The answer is no, you don’t have to peel ginger in order to use it and eat it. The skin is not poisonous, but some recipes call for peeled ginger. And some ginger has thicker or shriveled skin. In either of these cases, your ginger should be peeled.
How to Peel Ginger?
Ginger root is a gnarly object, and you might be wondering how you’re going to peel it without wasting too much flesh. There are three main ways ginger can be peeled.
Using the back of an old spoon is the easiest method for peeling ginger as simplifies the need to get around each knob of ginger.
Using a manual vegetable peeler or carrot peeler is another method for peeling ginger. We would rank it as the secondary way to remove the skins of ginger.
Using a sharp paring knife to peel your ginger is also an option. We only recommend to peel ginger with a paring knife as a last resort as it tends to remove the most flesh and leave the most potential waste. If you’re able to use the peelings with flesh attached that would otherwise be wasted for a product like ginger tea, then the removal of more flesh might not be a big deal.

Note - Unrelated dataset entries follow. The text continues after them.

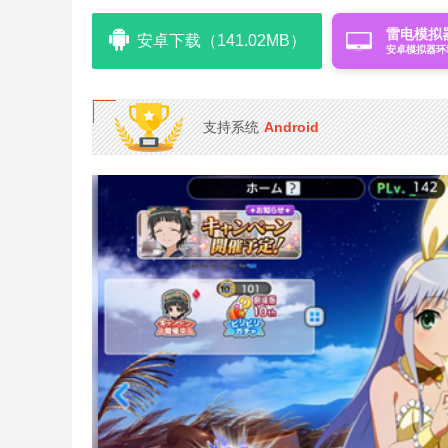
雷电模拟
安卓下载（141.02MB）
安卓模拟器环
支持系统
Android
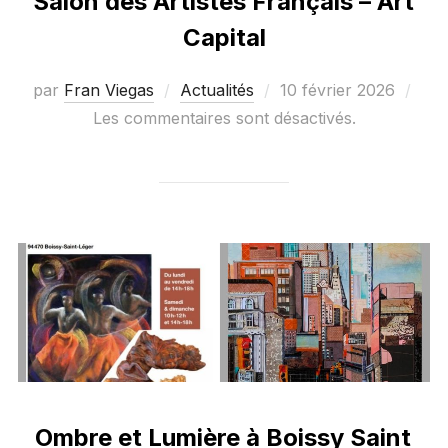
Salon des Artistes Français – Art
Capital
Publié
par
Fran Viegas
Actualités
10 février 2026
le
Les commentaires sont désactivés.
Ombre et Lumière à Boissy Saint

How Long Does Ginger Last?
How long ginger will last depends on some variable factors such as how old the ginger was when you purchased it, how it is stored, and whether it has already been peeled. The best conditions for storing ginger the longest include leaving the skin on until you’re ready to use it, keeping it in a cool place such as a refrigerator or freezer, and selecting young ginger with thin skins.
How to Use Fresh Ginger
Fresh ginger is tasty and delicious to use in sweet dishes such as cakes, cookies, and breads. It can also be used in salad dressings, sauces, and glazes for vegetables as well as meats. Enjoy having fresh ginger on hand for use for a variety of foods and drinks for your enjoyment.